#### Exercise
The material below contains a line with "right shoulder: (59, 468, 4)" and a line with "right hip: (123, 528, -1)". Copy exactly those two lines and all lines between them.

#### Source data
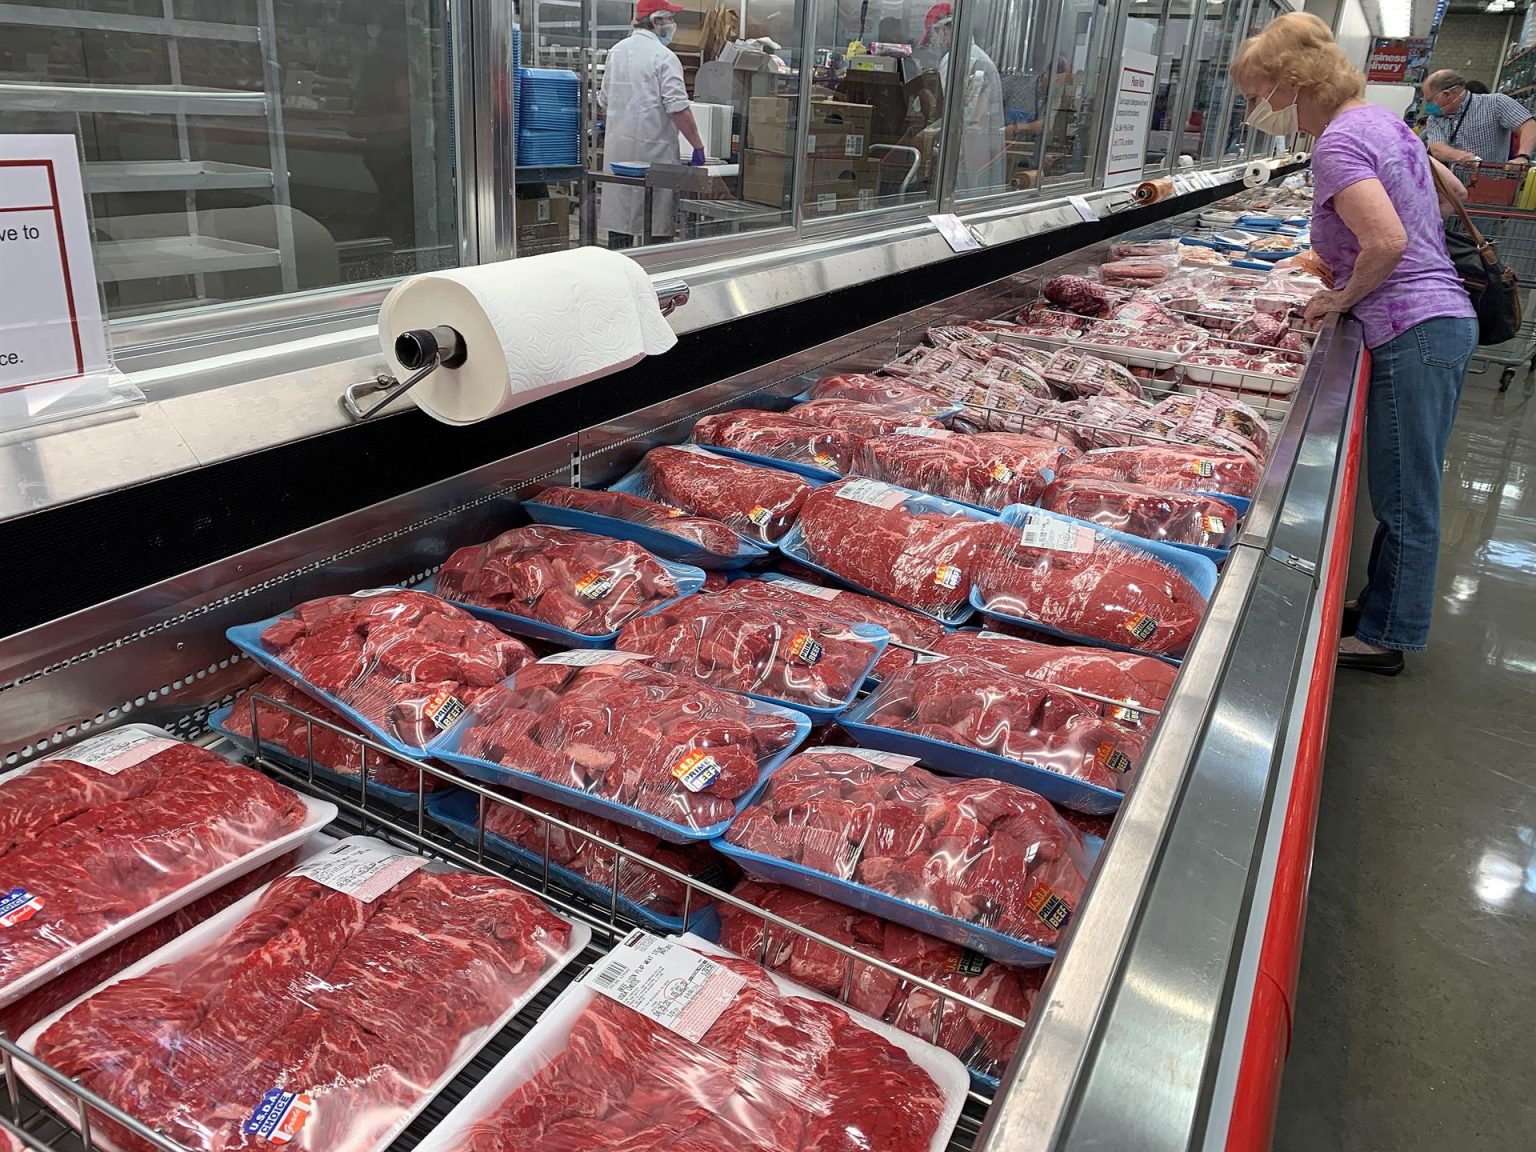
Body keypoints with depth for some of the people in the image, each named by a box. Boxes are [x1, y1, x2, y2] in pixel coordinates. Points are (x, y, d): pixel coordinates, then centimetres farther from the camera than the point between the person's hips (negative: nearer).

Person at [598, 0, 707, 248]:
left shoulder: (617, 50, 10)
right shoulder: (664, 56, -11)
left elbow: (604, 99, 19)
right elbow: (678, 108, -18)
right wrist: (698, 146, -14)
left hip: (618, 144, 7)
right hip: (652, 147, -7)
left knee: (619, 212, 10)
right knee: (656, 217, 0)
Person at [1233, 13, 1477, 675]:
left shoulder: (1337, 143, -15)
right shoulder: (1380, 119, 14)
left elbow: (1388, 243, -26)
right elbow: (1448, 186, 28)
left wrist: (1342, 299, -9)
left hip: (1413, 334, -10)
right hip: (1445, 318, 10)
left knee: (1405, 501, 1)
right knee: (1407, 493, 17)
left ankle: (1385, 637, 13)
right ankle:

...

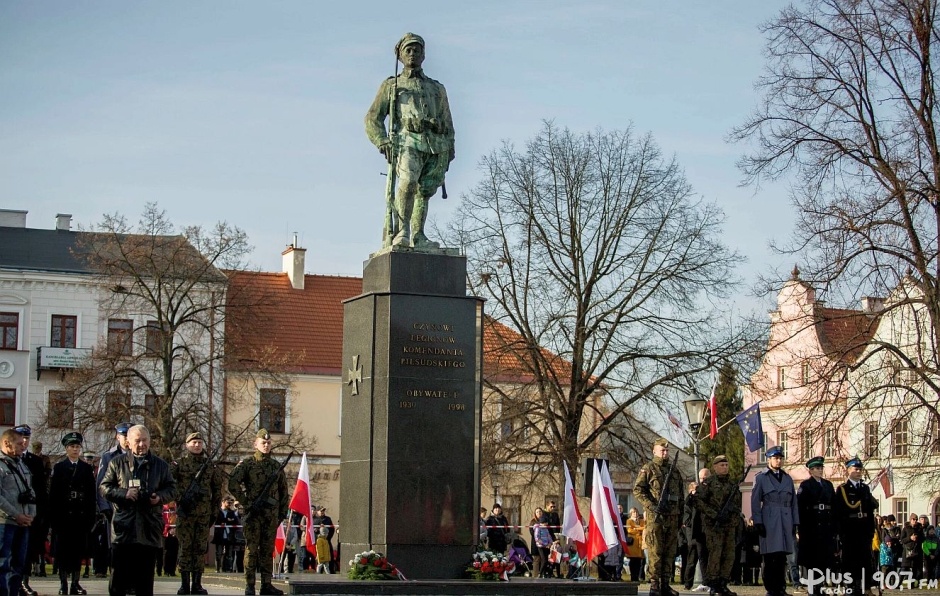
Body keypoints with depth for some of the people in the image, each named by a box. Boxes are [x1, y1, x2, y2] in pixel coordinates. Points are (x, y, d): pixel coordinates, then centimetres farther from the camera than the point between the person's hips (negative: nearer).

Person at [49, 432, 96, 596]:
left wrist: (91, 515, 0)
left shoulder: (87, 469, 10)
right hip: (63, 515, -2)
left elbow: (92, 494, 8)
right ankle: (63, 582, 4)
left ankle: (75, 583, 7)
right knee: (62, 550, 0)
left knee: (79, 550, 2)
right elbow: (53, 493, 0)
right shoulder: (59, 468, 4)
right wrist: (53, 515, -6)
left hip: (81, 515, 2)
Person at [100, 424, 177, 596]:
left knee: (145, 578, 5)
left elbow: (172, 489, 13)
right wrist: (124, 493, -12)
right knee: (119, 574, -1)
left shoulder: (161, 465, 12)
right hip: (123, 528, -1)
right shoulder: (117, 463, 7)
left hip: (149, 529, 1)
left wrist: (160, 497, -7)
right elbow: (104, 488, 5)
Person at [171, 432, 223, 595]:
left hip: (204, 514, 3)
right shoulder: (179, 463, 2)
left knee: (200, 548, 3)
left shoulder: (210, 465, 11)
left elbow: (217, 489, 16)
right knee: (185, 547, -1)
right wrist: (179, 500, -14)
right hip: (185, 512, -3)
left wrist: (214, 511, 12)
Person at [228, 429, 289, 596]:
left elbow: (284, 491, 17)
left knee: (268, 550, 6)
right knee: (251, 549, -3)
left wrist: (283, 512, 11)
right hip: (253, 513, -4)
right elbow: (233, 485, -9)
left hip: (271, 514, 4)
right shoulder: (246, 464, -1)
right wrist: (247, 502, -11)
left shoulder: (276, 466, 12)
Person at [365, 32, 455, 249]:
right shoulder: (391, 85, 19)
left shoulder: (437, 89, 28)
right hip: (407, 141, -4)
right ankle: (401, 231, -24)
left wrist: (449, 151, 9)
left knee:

==

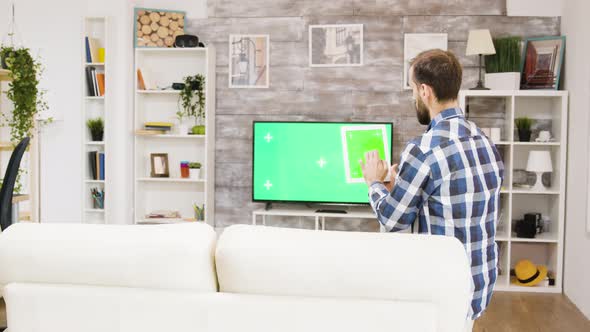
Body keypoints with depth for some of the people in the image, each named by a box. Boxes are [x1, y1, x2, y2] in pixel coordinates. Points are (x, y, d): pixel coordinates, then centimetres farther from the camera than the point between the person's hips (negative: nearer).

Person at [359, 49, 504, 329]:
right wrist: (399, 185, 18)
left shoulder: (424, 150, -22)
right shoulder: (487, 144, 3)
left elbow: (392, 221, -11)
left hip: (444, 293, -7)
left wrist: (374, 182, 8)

#### Answer to the exercise
right shoulder: (59, 468, 4)
right wrist: (53, 515, -6)
left hip: (81, 515, 2)
Person at [100, 424, 177, 596]:
left knee: (145, 578, 5)
left elbow: (172, 489, 13)
right wrist: (124, 493, -12)
right knee: (119, 574, -1)
left shoulder: (161, 465, 12)
right hip: (123, 528, -1)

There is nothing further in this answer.